Um projeto de pesquisa desenvolvido na Ufes busca combater a desinformação em relação à saúde, por meio do monitoramento e análise de dados de redes sociais. Desenvolvido pelo Laboratório de Estudos sobre Imagem e Cibercultura (Labic-Ufes) em parceria com o Instituto Capixaba de Ensino, Pesquisa e Inovação em Saúde (ICEPi), o estudo tem levantado dados para contribuir, entre outros temas, no combate à hesitação vacinal.
O professor Fábio Goveia, do Departamento de Comunicação Social da Ufes, que coordena a pesquisa, apresentou os resultados preliminares do estudo no último mês, em reuniões no Instituto Butantan, em São Paulo, e em encontros promovidos pelo Conselho Nacional de Secretários de Saúde (Conass), no Acre, e pelo Ministério da Saúde, em Brasília.
“Identificamos a diferença de ação dos públicos antivacina nas várias redes sociais estudadas. Geralmente, as pautas diretivas do debate antivacina partem do Telegram, onde rapidamente se espalham em um conjunto de grupos e pautam as demais redes sociais. Até chegarem a ser tratadas na imprensa, um grupo grande de pessoas já foi impactado pela desinformação”, detalha o pesquisador, que tem analisado dados dessa rede e também do Twitter, Facebook, Instagram e Youtube.
Apesar de ser bem comum associar a discussão de desinformação à questão da vacinação contra a covid-19, Goveia destaca que o alerta dos especialistas em relação ao tema no Brasil vem de bem antes: no Acre, houve um evento significativo em 2016 e 2017, em relação à vacina de papilomavírus humano (HPV) em meninas, que levou a cobertura vacinal a cair ao índice zero. “O movimento antivacina cria desinformação e falsos problemas. No caso do Acre, houve caso de desmaios que acabaram levando as pessoas a associarem a vacina à epilepsia, o que não foi comprovado. Posteriormente, um estudo da Universidade de São Paulo identificou que a maioria dos desmaios foi causada por fatores psicológicos. É comum que as reações adversas causem identificação entre quem as teve, mas a ciência precisa comprovar a causa e consequência dessas reações com a vacina”, alerta o professor.
Análise de dados
O monitoramento da desinformação ocorre não só em grupos específicos sobre saúde e pseudociência, mas também em outros sobre teoria da conspiração. “Um dos levantamentos recentes identificou a venda de passaportes vacinais pelo Telegram, para pessoas que são contrárias à vacina”, aponta Goveia. O levantamento inicial também encontrou desinformação sobre a implantação de chips, medidas de controle populacional e orientações jurídicas para negar a vacina legalmente.

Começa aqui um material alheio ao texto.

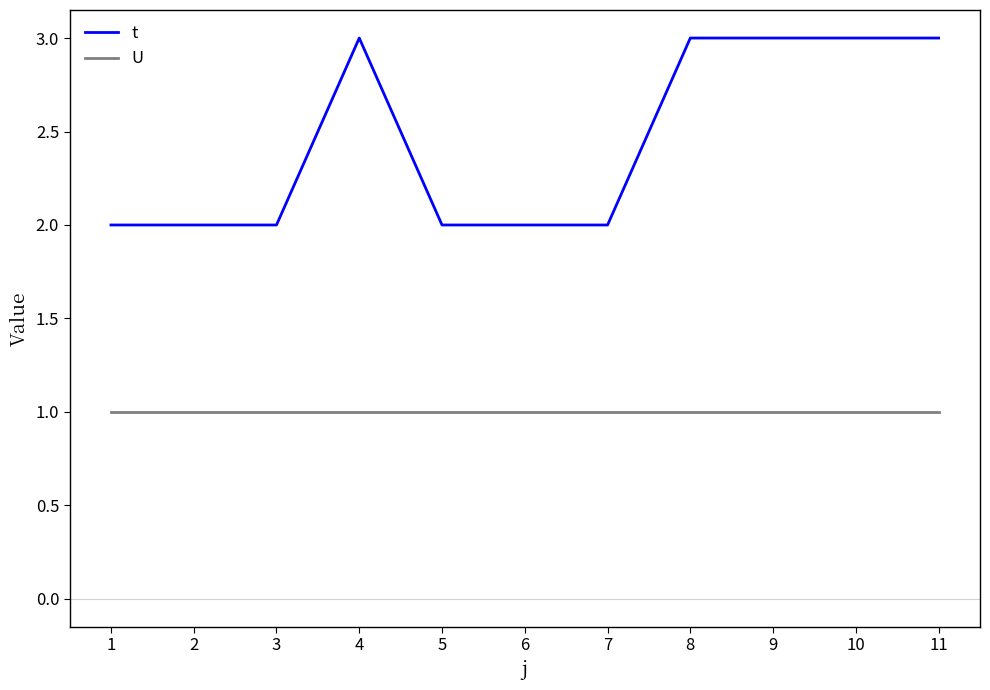

True or false: t and U cross at least once.

False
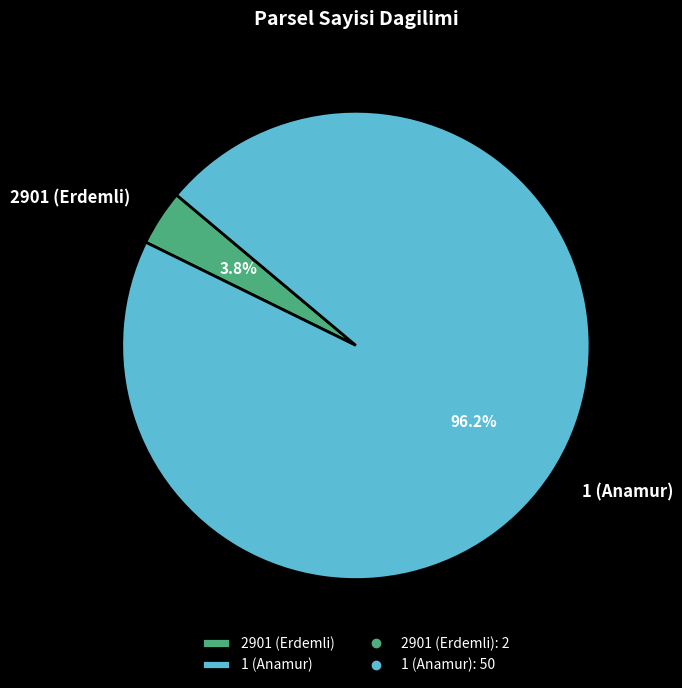

What is the majority slice?

1 (Anamur)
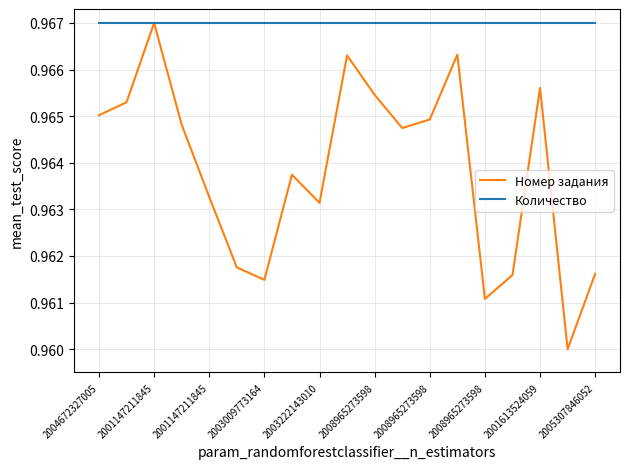

What are all the series names shown in the legend?

Номер задания, Количество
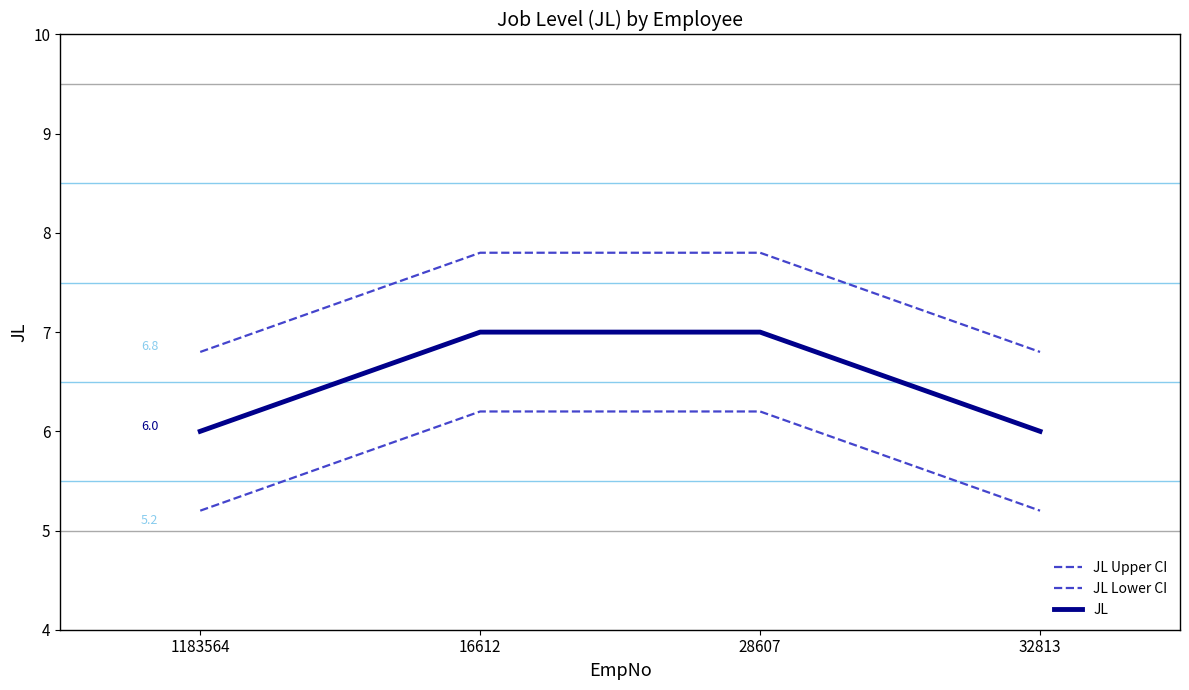

At which category is the sum across all series the highest?

16612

“Há vários graus de desinformação, que vão desde a descontextualizada até a efetivamente falsa. Os usuários às vezes encontram a mesma informação em vários tipos de grupos, que têm temáticas e integrantes diferentes, o que contribui para uma compreensão de que elas são verdadeiras. Em muitos casos, encontra-se uma narrativa técnica, assertiva, que usa até a metodologia científica para apresentar resultados, mas apresenta-se a exceção como se fosse a regra”, detalha o professor.
A partir dos debates realizados em São Paulo, os pesquisadores e técnicos elaboraram um documento, entregue à equipe de transição do futuro governo federal da área de saúde, em que apontam sugestões para melhorar a cobertura vacinal no Brasil, que tem sido motivo de preocupação ao chegar a 59% da população vacinada em 2021, quando o índice desejado seria de 95%. “Em 2023 o Plano Nacional de Imunização completa 50 anos de sua implementação. O Brasil é referência em vacinação, por isso, não se esperava que este problema fosse acontecer em nosso país. A falta de comunicação oficial e de organização impactou nesse resultado”, afirma Goveia.
Próximos passos
Após um levantamento inicial, a pesquisa, que tem a duração de três anos, vai se aprofundar na organização e sistematização dos resultados, com ajustes metodológicos que incluem a atualização de técnicas de coleta e novos scripts para mineração de dados com o uso do software livre Ford, desenvolvido pelo Labic.
Os resultados das pesquisas são apresentados aos gestores públicos do Estado do Espírito Santo – especialmente os das áreas de comunicação e de saúde –, para que se busquem estratégias para combater as desinformações específicas. Também são apresentados aos profissionais da Secretaria de Estado de Saúde (Sesa) em formações, para uma multiplicação do combate à desinformação na área e para que sejam elaboradas políticas públicas de combate à infodemia – termo utilizado pela Organização Mundial de Saúde (OMS), após o início da pandemia de covid-19, para referir-se a “um excesso de informações, algumas precisas e outras não, que tornam difícil encontrar fontes idôneas e orientações confiáveis quando se precisa”.